And, of course, The Jacksons were a major influence. “The soul behind Michael’s voice was just amazing. Gorgeous guy, but I wasn’t a Michael Jackson fan. I was a Jacksons fan. I’ve worked with Tito, I worked with The Jacksons on their Unity tour. I got to spend a little time with them. I think they’re wonderful people. Any time that Tito comes back into town, I always meet up with him and we end up singing.
“We recorded the Shine album at their studio in California. We got to meet Joseph and Katherine. And Janet’s an actual Five Star fan! On my Instagram page, I posted a video of her saying [adopts little girlie voice], ‘I like Five Star. Yeah, they remind me of my family’. I was amazed. I knew they were fans but I had never seen this video from a Paula Yates interview until a fan sent it to me.”
Life Moving On
The last Five Star album to chart on home territory was 1988’s Rock the World, the cover image of which drew inspiration from Bad, with the Pearsons looking tough in black leather. Denise remains proud of the collection, even though it probably hastened the group’s demise.
“The production on that was amazing. It was a change that we needed. I was into the leather look. It was a tough image, what with the black leather and the heels and the big hair and all of that.”
In 1990, Five Star relocated to the States, ostensibly to further penetrate the market there, but really to escape the UK media who, for a while, made them their whipping boys and girls.
“In Britain, once they raise you up, they bring you down. The move was a protection thing – ‘I’m going to protect my family’. So that’s what I did – I took us out of the country!”

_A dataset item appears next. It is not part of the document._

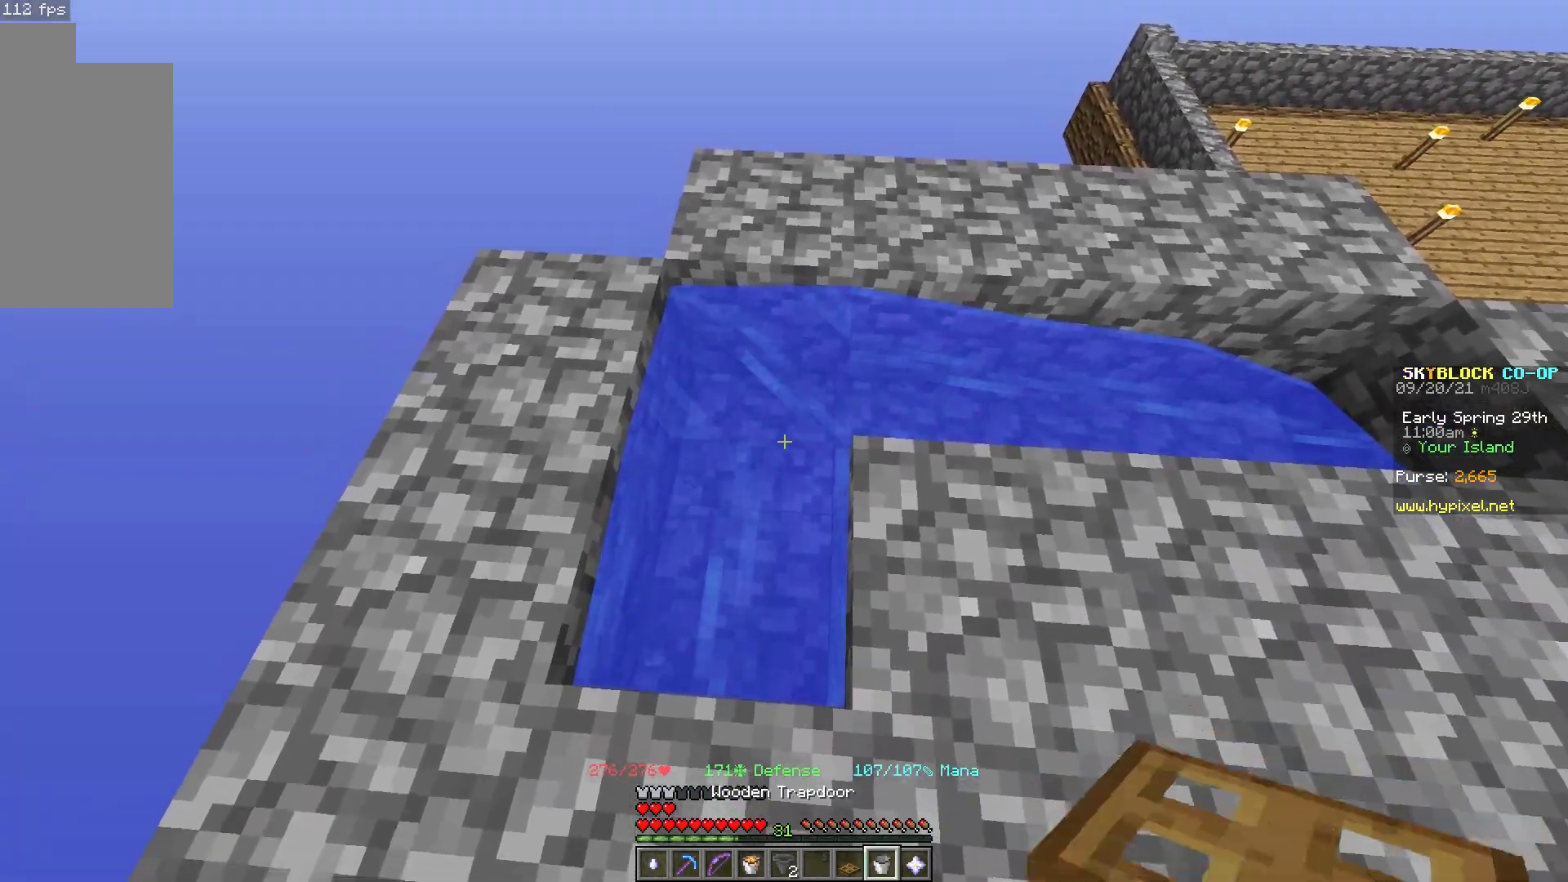
{"keys": [], "mouse": [], "events": [[217, "mouse_right", "down"], [400, "mouse_right", "up"]]}
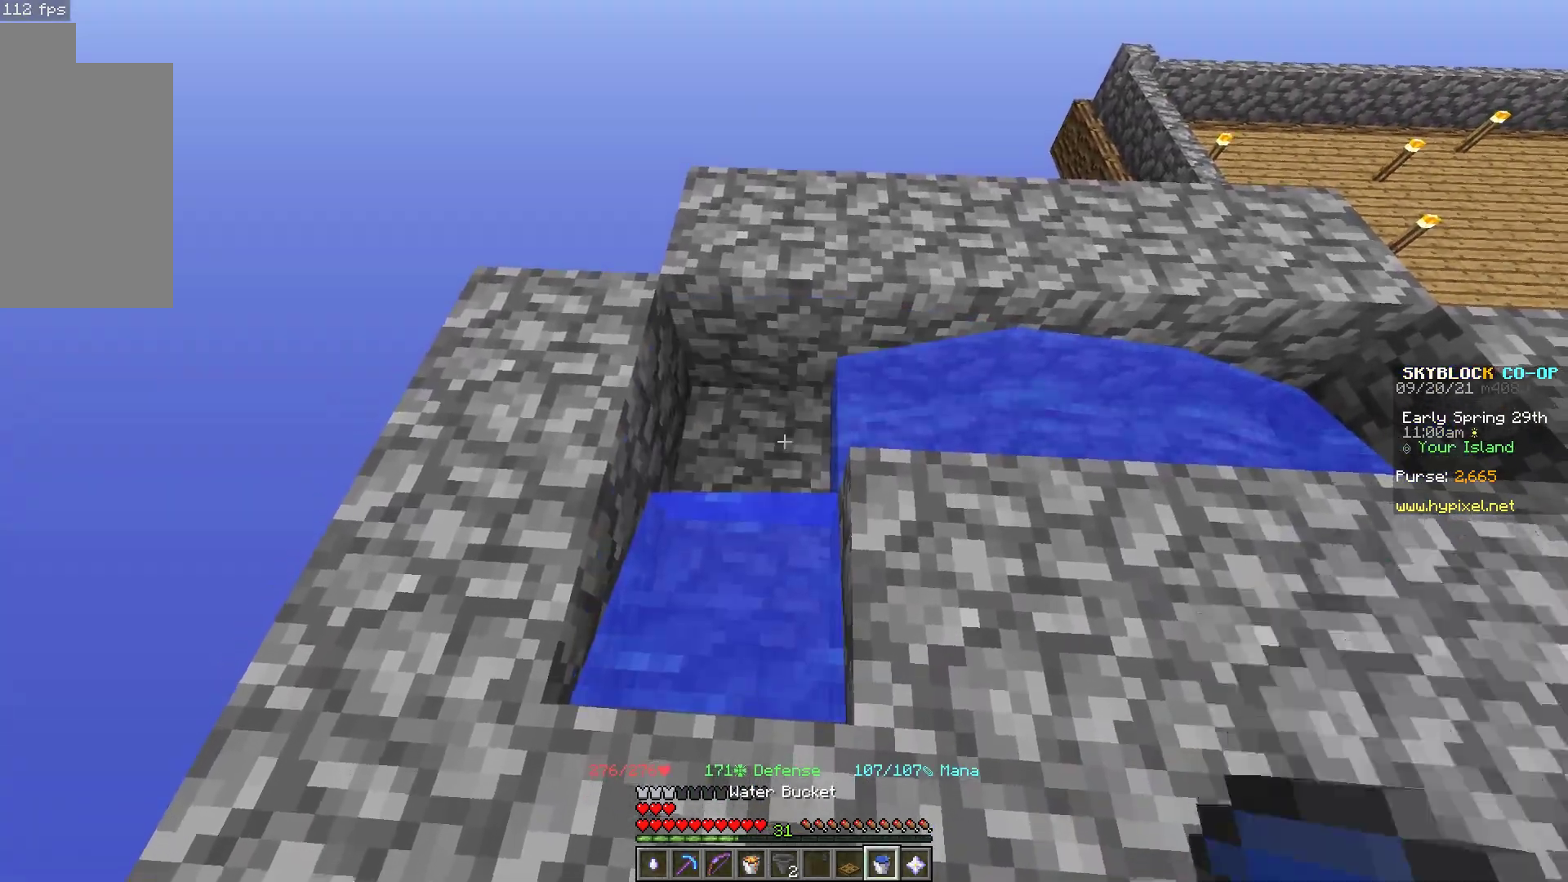
{"keys": [], "mouse": ["left"], "events": [[283, "mouse_left", "down"]]}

When Heart and Soul and Eclipse, issued on Buster’s independent label Tent, flopped, the Pearsons dissolved Five Star. In recent years, Denise Pearson rediscovered her writing chops at a retreat in Sweden, with many of the songs culled from the experience ending up on Imprint, her 2014 solo debut.
Now, as well as anchoring the new version of Five Star, she’s helped Demon Records curate a Gold collection of their oeuvre. “I didn’t know I would be the one to take on this role,” she reflects. “But I know how hard Daddy worked back in the day. It’s our family legacy. It’s our teenage years that we dedicated to our career. It’s helped so many people’s lives, and to take that away – you know, because you don’t have four other members – I think that would be a sin!”